A primary goal of Lent is to take the time to observe how we are addressing and controlling the hungers and desires of our lives so we can grow and mature spiritually. Jesus is bringing us salvation that we can only realize through the Spirit and Truth. The challenge will be to overcome our reliance upon material things so we can grow in the Spirit. If you are a prisoner of the material things you seek in your life, then you really need a good Lent to help you regain spiritual freedom. Spiritual freedom: You must struggle to attain it. I learned a new lesson about freedom in the seminary. After a life with many possessions, I had to learn how to live in a room 8 feet by 13 feet. It didn’t take long to realize that I didn’t really need very much. That was liberating.

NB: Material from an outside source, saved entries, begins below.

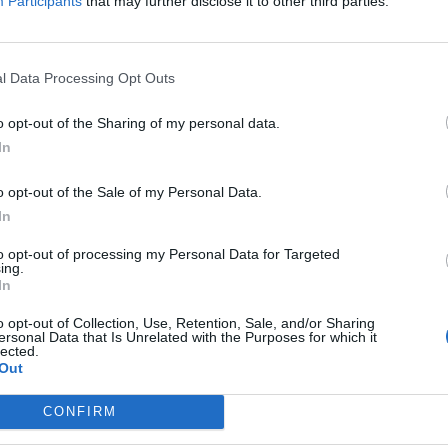
Participants
that may further disclose it to other third parties.
y Coupons
pons By Brand
ogle for Triple Paste Coupons
l Data Processing Opt Outs
o opt-out of the Sharing of my personal data.
In
o opt-out of the Sale of my Personal Data.
In
Coupon:
to opt-out of processing my Personal Data for Targeted
ing.
In
o opt-out of Collection, Use, Retention, Sale, and/or Sharing
ersonal Data that Is Unrelated with the Purposes for which it
lected.
Out
CONFIRM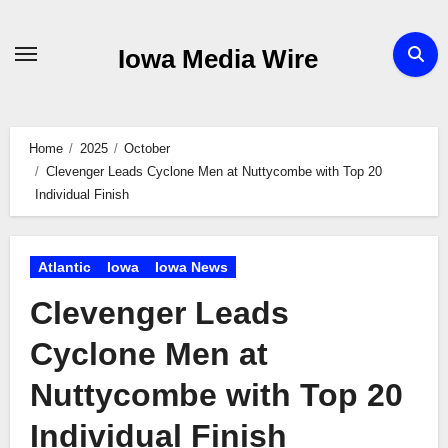
Skip
to
Iowa Media Wire
content
Home
2025
October
Clevenger Leads Cyclone Men at Nuttycombe with Top 20
Individual Finish
Atlantic
Iowa
Iowa News
Clevenger Leads
Cyclone Men at
Nuttycombe with Top 20
Individual Finish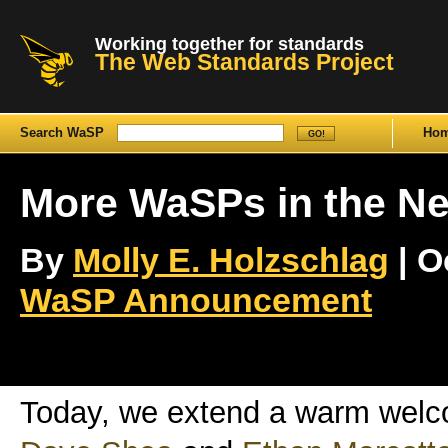
Working together for standards
The Web Standards Project
Search WaSP
Ho
More WaSPs in the Ne
By
Molly E. Holzschlag
| O
WaSP Announcement
Today, we extend a warm wel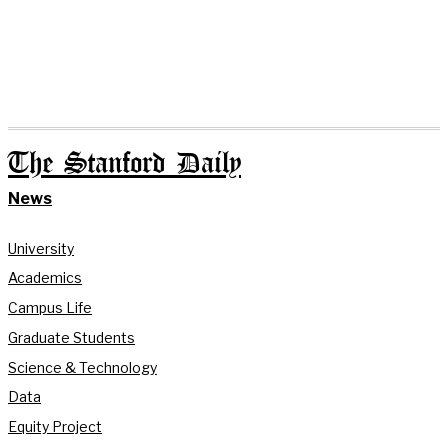
The Stanford Daily
News
University
Academics
Campus Life
Graduate Students
Science & Technology
Data
Equity Project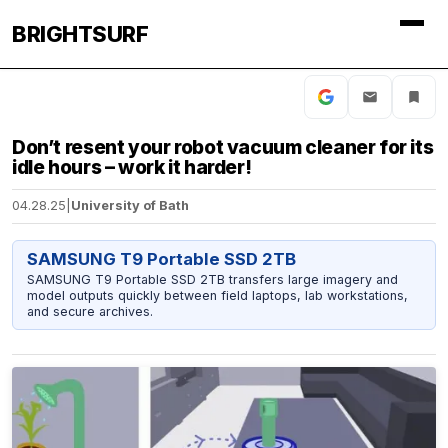
BRIGHTSURF
Don’t resent your robot vacuum cleaner for its
idle hours – work it harder!
04.28.25
|
University of Bath
SAMSUNG T9 Portable SSD 2TB
SAMSUNG T9 Portable SSD 2TB transfers large imagery and
model outputs quickly between field laptops, lab workstations,
and secure archives.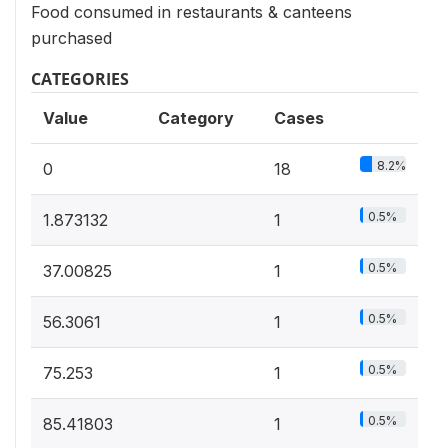
Food consumed in restaurants & canteens
purchased
CATEGORIES
Value
Category
Cases
8.2%
0
18
0.5%
1.873132
1
0.5%
37.00825
1
0.5%
56.3061
1
0.5%
75.253
1
0.5%
85.41803
1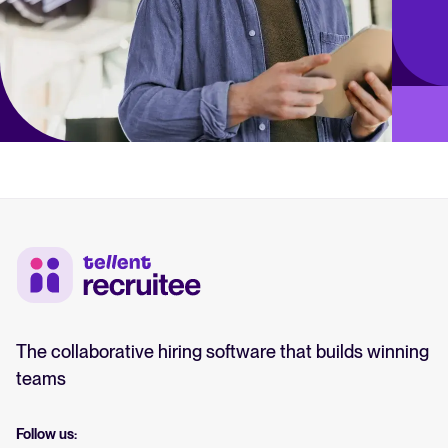
The collaborative hiring software that builds winning
teams
Follow us: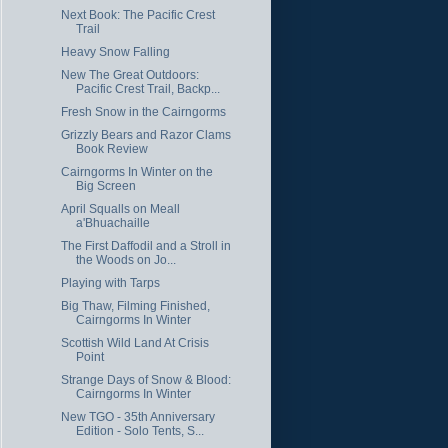
Next Book: The Pacific Crest
Trail
Heavy Snow Falling
New The Great Outdoors:
Pacific Crest Trail, Backp...
Fresh Snow in the Cairngorms
Grizzly Bears and Razor Clams
Book Review
Cairngorms In Winter on the
Big Screen
April Squalls on Meall
a'Bhuachaille
The First Daffodil and a Stroll in
the Woods on Jo...
Playing with Tarps
Big Thaw, Filming Finished,
Cairngorms In Winter
Scottish Wild Land At Crisis
Point
Strange Days of Snow & Blood:
Cairngorms In Winter
New TGO - 35th Anniversary
Edition - Solo Tents, S...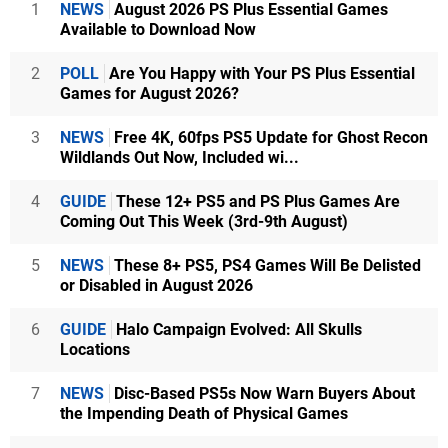
1
NEWS
August 2026 PS Plus Essential Games
Available to Download Now
2
POLL
Are You Happy with Your PS Plus Essential
Games for August 2026?
3
NEWS
Free 4K, 60fps PS5 Update for Ghost Recon
Wildlands Out Now, Included wi...
4
GUIDE
These 12+ PS5 and PS Plus Games Are
Coming Out This Week (3rd-9th August)
5
NEWS
These 8+ PS5, PS4 Games Will Be Delisted
or Disabled in August 2026
6
GUIDE
Halo Campaign Evolved: All Skulls
Locations
7
NEWS
Disc-Based PS5s Now Warn Buyers About
the Impending Death of Physical Games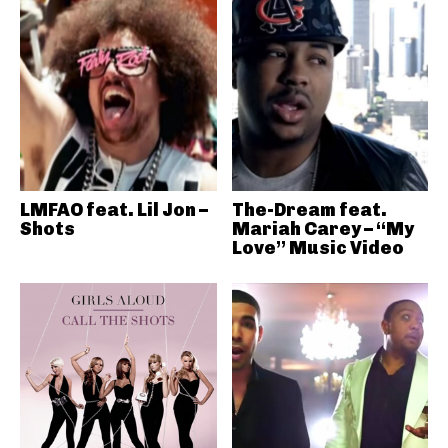
LMFAO feat. Lil Jon –
The-Dream feat.
Shots
Mariah Carey – “My
Love” Music Video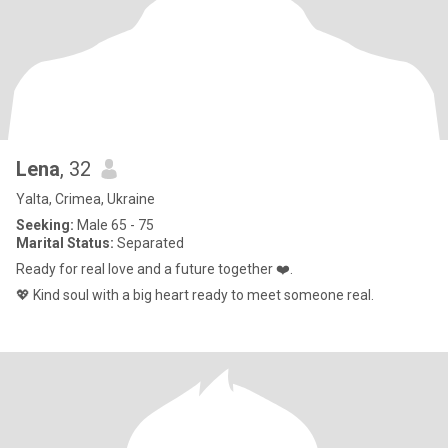
Lena
, 32
Yalta, Crimea, Ukraine
Seeking:
Male 65 - 75
Marital Status:
Separated
Ready for real love and a future together ❤️.
💖 Kind soul with a big heart ready to meet someone real.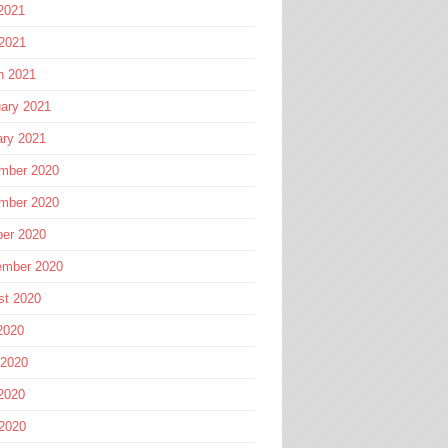
2021
 2021
h 2021
ary 2021
ary 2021
mber 2020
mber 2020
ber 2020
ember 2020
st 2020
2020
 2020
2020
 2020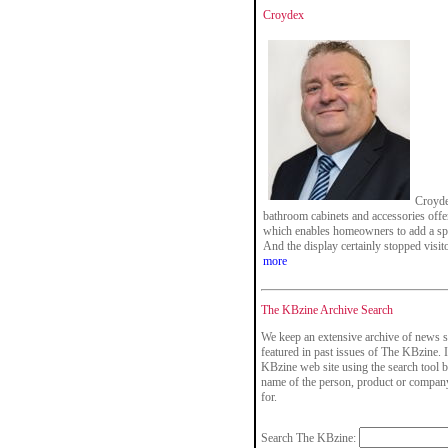
Croydex
Croyde
bathroom cabinets and accessories offer
which enables homeowners to add a spl
And the display certainly stopped visito
more
The KBzine Archive Search
We keep an extensive archive of news s
featured in past issues of The KBzine. I
KBzine web site using the search tool b
name of the person, product or company
for.
Search The KBzine: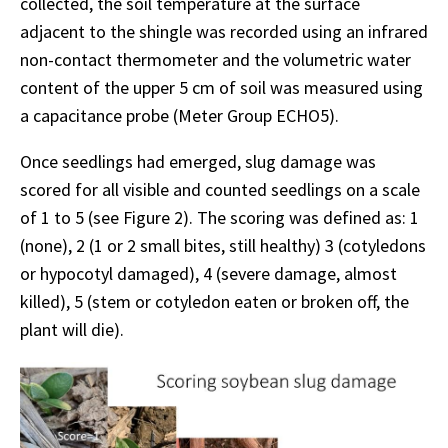
collected, the soil temperature at the surface
adjacent to the shingle was recorded using an infrared
non-contact thermometer and the volumetric water
content of the upper 5 cm of soil was measured using
a capacitance probe (Meter Group ECHO5).
Once seedlings had emerged, slug damage was
scored for all visible and counted seedlings on a scale
of 1 to 5 (see Figure 2). The scoring was defined as: 1
(none), 2 (1 or 2 small bites, still healthy) 3 (cotyledons
or hypocotyl damaged), 4 (severe damage, almost
killed), 5 (stem or cotyledon eaten or broken off, the
plant will die).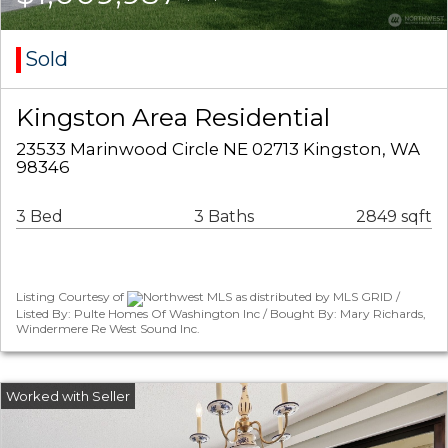
Sold
Kingston Area Residential
23533 Marinwood Circle NE 02713 Kingston, WA
98346
3 Bed
3 Baths
2849 sqft
Listing Courtesy of
Northwest MLS as distributed by MLS GRID /
Listed By: Pulte Homes Of Washington Inc / Bought By: Mary Richards,
Windermere Re West Sound Inc.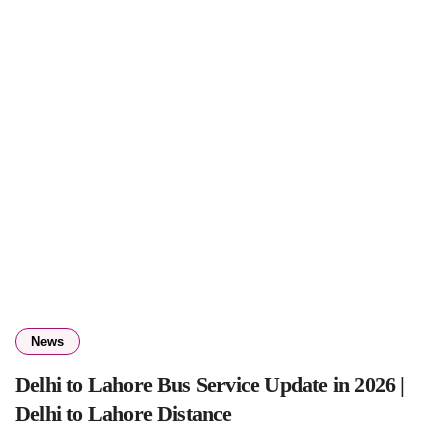
News
Delhi to Lahore Bus Service Update in 2026 |
Delhi to Lahore Distance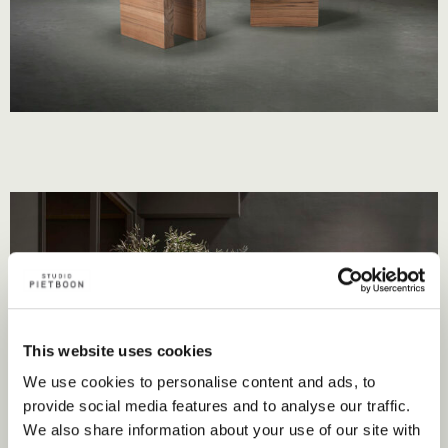
This website uses cookies
We use cookies to personalise content and ads, to
provide social media features and to analyse our traffic.
We also share information about your use of our site with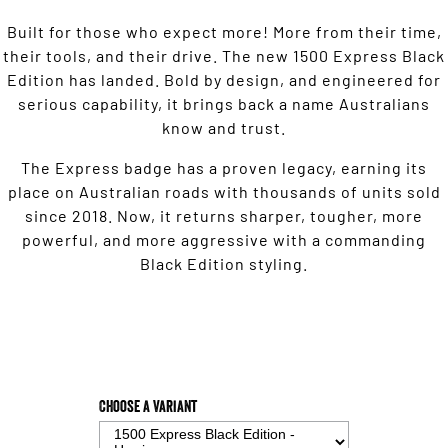
Built for those who expect more! More from their time,
their tools, and their drive. The new 1500 Express Black
Edition has landed. Bold by design, and engineered for
serious capability, it brings back a name Australians
know and trust.
The Express badge has a proven legacy, earning its
place on Australian roads with thousands of units sold
since 2018. Now, it returns sharper, tougher, more
powerful, and more aggressive with a commanding
Black Edition styling.
Choose a Variant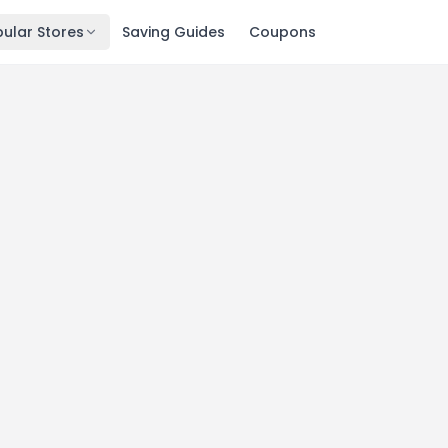
ular Stores
Saving Guides
Coupons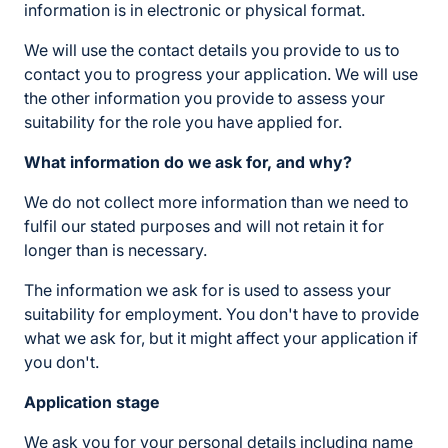
information is in electronic or physical format.
We will use the contact details you provide to us to
contact you to progress your application. We will use
the other information you provide to assess your
suitability for the role you have applied for.
What information do we ask for, and why?
We do not collect more information than we need to
fulfil our stated purposes and will not retain it for
longer than is necessary.
The information we ask for is used to assess your
suitability for employment. You don't have to provide
what we ask for, but it might affect your application if
you don't.
Application stage
We ask you for your personal details including name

The background theme of our readings is Baptism. We were set free initially by our Baptism. If death does not imprison you, you are free. In the previous chapter of John’s Gospel, Nicodemus, a Pharisee and a Jewish ruler challenged Jesus. Jesus told Nicodemus,
“Amen, amen, I say to you, no one can see the kingdom of God without being born from above.”
Nicodemus said to him, “How can a person once grown old be born again? Surely he cannot reenter his mother’s womb and be born again, can he?”
Jesus answered, “Amen, amen, I say to you, no one can enter the kingdom of God without being born of water and Spirit.
What is born of flesh is flesh and what is born of spirit is spirit.
Do not be amazed that I told you, ‘You must be born from above.’” (Jn 3:3-7)
This good Pharisee would only see things in a material way, and he chose to be a prisoner.
The Jews resisted Jesus’ teachings. It is remarkable that the Samaritan woman was more open to the teachings about spiritual life than Nicodemus the Jewish Pharisee.
Something was missing in the life of the Samaritan woman. Material things did not satisfy her. It is obvious that the woman had not been fulfilled with the men in her life, as she had had six husbands. She was apparently dealing with her loneliness on some physical level, but not her deep-seated need for the satisfaction only Jesus can bring.
Spiritual thirst is deep. We all have it. It is a thirst for eternal life. However, we often choose to spend our time and energy on more superficial, worldly things. Worldly things will never satisfy us. But we can be trapped by them. If we drink water, we will always be thirsty again. If we eat food, we will always want more and be hungry again. The more we seek worldly comfort, the more we find ourselves condemned to our mortal lives that are always coming to an end. We thirst for hope of escape, escape from material needs, want and death. This escape is only possible with eternal salvation. Eternal salvation is a spiritual gift from God.
Every one of us knows about worldly, material needs and goods. Those things keep us so busy that we often do not have the time or make the time to be spiritual or examine our spiritual lives. We make ourselves prisoners when we don’t even have time to pray. Lent is a gift of the Church to help us renew our spiritual journey to freedom. If the world and the flesh absorb all of our time and attention, then we are doomed by our dedication to temporary things that do not give life. We are doomed to die and disappear along with all the temporary, material things that we seek, but do not last.
Jesus is offering us eternal life, but he has a difficult time finding people to give it to. Nicodemus didn’t appear to be receptive. Few of his fellow Jews were interested. The Samaritan woman was. She came to the well thirsty for natural water, H2O. After learning from Jesus about spiritual water from the Messiah, she was no longer thirsty. The evangelist tells us that she left her water jar without even a drink of water and returned to the town to tell her neighbors about the Messiah. Her thirst was quenched by living water and faith in Jesus. She was converted into a missionary and she brought her entire village to faith in Jesus.
Jesus told her,
… the hour is coming, and is now here, when true worshipers will worship the Father in Spirit and truth; and indeed the Father seeks such people to worship him.
God is Spirit, and those who worship him must worship in Spirit and truth.”
This is not an intellectual understanding. It is spiritual. Nicodemus the intellectual didn’t want to understand. The woman at the well did. This is our Lenten challenge, to become more spiritually aware and receptive so we can grow in hope of eternal life.
This is the hope that St. Paul is speaking of. This hope does not disappoint. We boast of our hope for eternal life. That hope quenches all other thirsts.
Don’t die thirsty and in slavery. Live free, in hope. Your homework assignment is to live your Lent well.